Resume the book notes on The Obstacle is the Way below, picking up right after their final quotation.

━━ Provided passage ━━

The Obstacle is the Way
Ryan Holiday
Published: 2014
Read: March 2021
Publisher Summary: We are stuck, stymied, frustrated. But it needn’t be this way. There is a formula for success that’s been followed by the icons of history – from John D. Rockefeller to Amelia Earhart to Ulysses S. Grant to Steve Jobs – a formula that let them turn obstacles into opportunities. Faced with impossible situations, they found the astounding triumphs we all seek.
Genre: Personal Development & Philosophy
Rating: 7.5/10
Who Should Read This?
- Anyone with the odds stacked against them
- Everyone else, too. We all can benefit from the straightforward wisdom of stoicism.
Skimmable? There’s no wrong way to read this one.
Notable Quotables:
- Not: This is not so bad. But: I can make this good
- If an emotion can’t change the condition or the situation you’re dealing with, it is likely an unhelpful emotion. Or, quite possibly, a destructive one. But it’s what I feel. Right, no one said anything about not feeling it…Real strength lies in the control or, as Nassim Taleb put it, the domestication of one’s emotions, not in pretending they don’t exist. So go ahead, feel it. Just don’t lie to yourself by conflating emoting about a problem and dealing with it. Because they are as different as sleeping and waking.

━━━
━━ Recorded data ━━

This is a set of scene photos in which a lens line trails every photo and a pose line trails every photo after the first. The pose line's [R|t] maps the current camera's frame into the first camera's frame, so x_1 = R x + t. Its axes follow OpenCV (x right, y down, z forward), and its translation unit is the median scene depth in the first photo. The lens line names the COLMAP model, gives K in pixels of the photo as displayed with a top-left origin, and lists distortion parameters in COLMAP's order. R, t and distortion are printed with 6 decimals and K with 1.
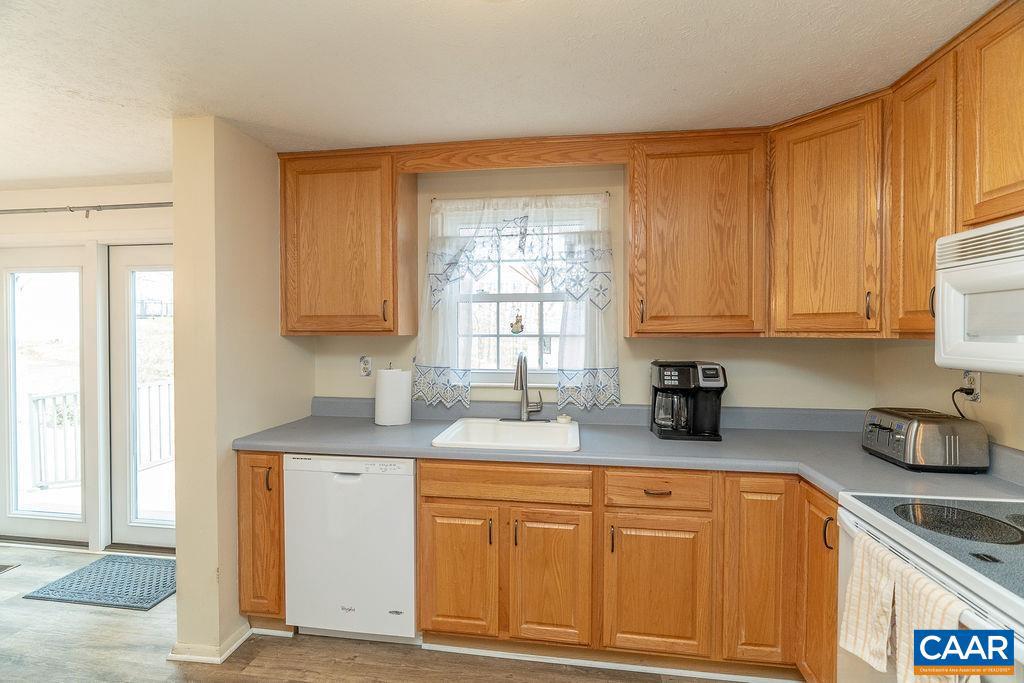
lens RADIAL K [[458.5, 0, 511.4], [0, 458.5, 337.3], [0, 0, 1]] dist [-0.009330, 0.003644]
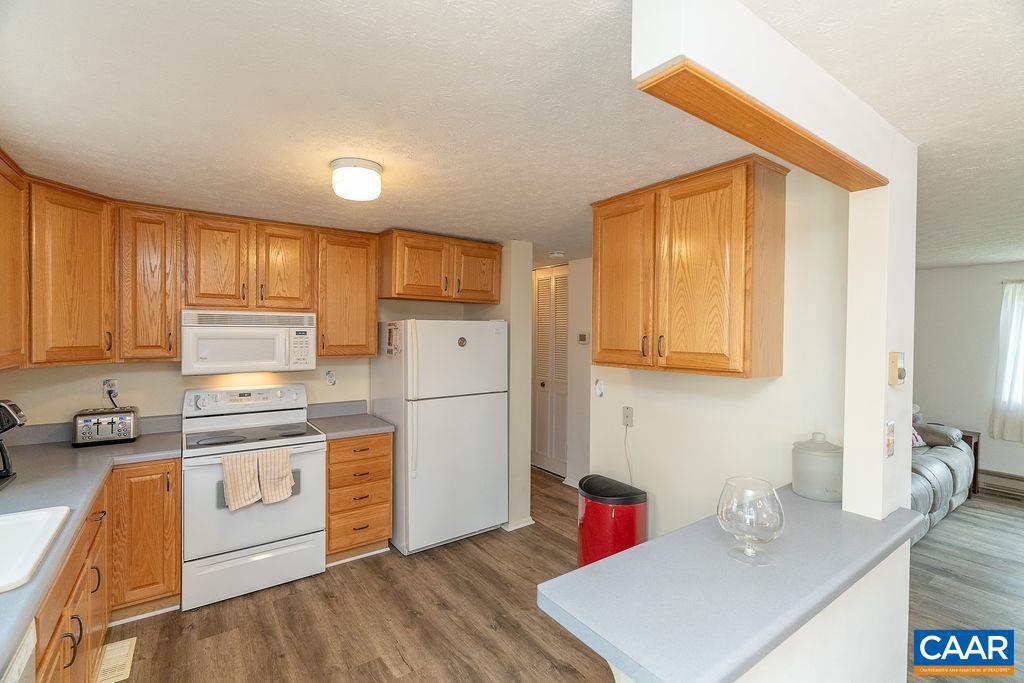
lens RADIAL K [[458.5, 0, 511.4], [0, 458.5, 337.3], [0, 0, 1]] dist [-0.009330, 0.003644]
pose [[-0.687834, -0.014529, 0.725723, -0.992006], [0.001726, 0.999764, 0.021651, -0.094583], [-0.725866, 0.016145, -0.687646, 0.894894]]
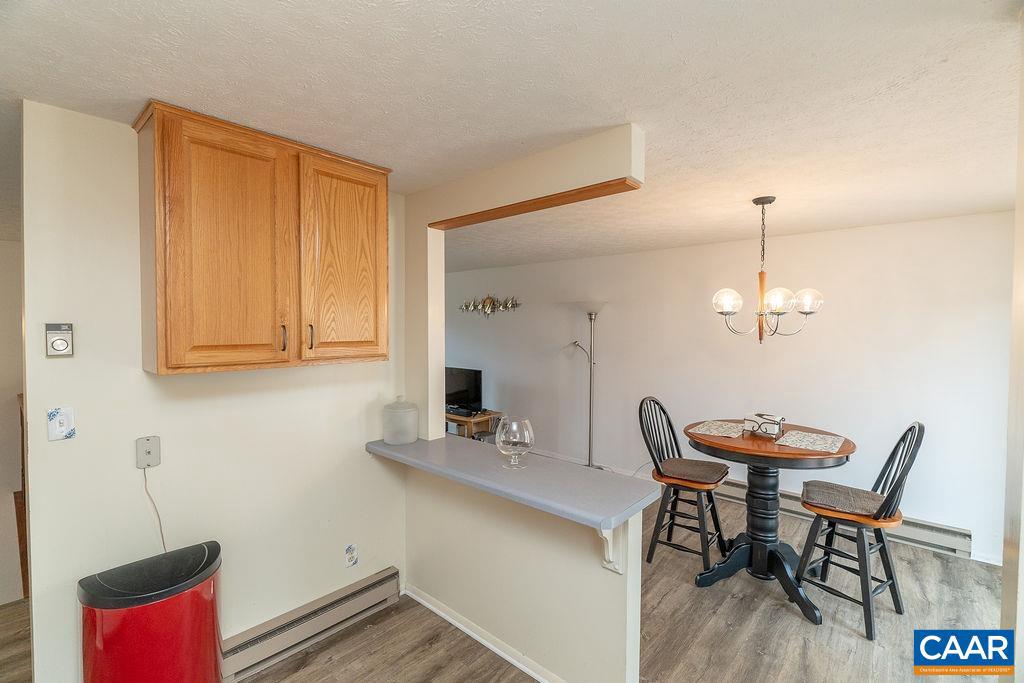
lens RADIAL K [[468.9, 0, 511.7], [0, 468.9, 336.8], [0, 0, 1]] dist [-0.000556, 0.000268]
pose [[-0.553265, 0.018803, -0.832793, 0.116190], [-0.015836, 0.999327, 0.033083, -0.088490], [0.832855, 0.031492, -0.552595, 0.771620]]
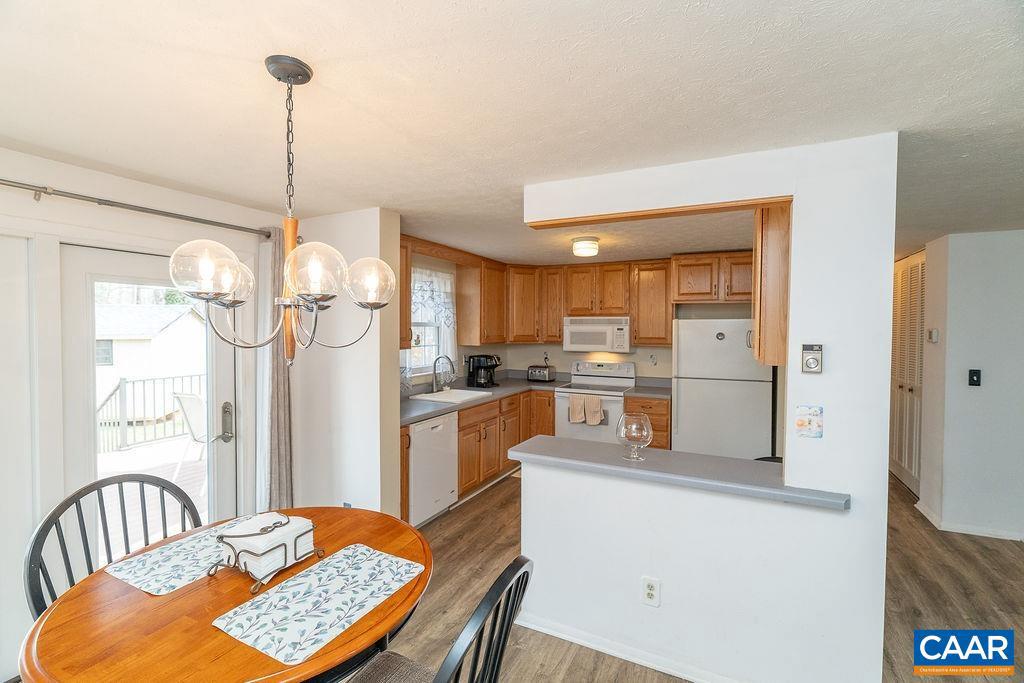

━━━

» **Answer space**:
- “Man does not simply exist but always decides what his existence will be, what he will become the next moment. By the same token, every human being has the freedom to change at any instant.” (Viktor Frankl)
- No one is coming to save you. And if we’d like to go where we claim we want to go—to accomplish what we claim are our goals—there is only one way. And that’s to meet our problems with the right action. Therefore, we can always (and only) greet our obstacles with energy with persistence with a coherent and deliberate process with iteration and resilience with pragmatism with strategic vision with craftiness and savvy and an eye for opportunity and pivotal moments. Are you ready to get to work?
- Remember and remind yourself of a phrase favored by Epictetus: “persist and resist.” Persist in your efforts. Resist giving in to distraction, discouragement, or disorder.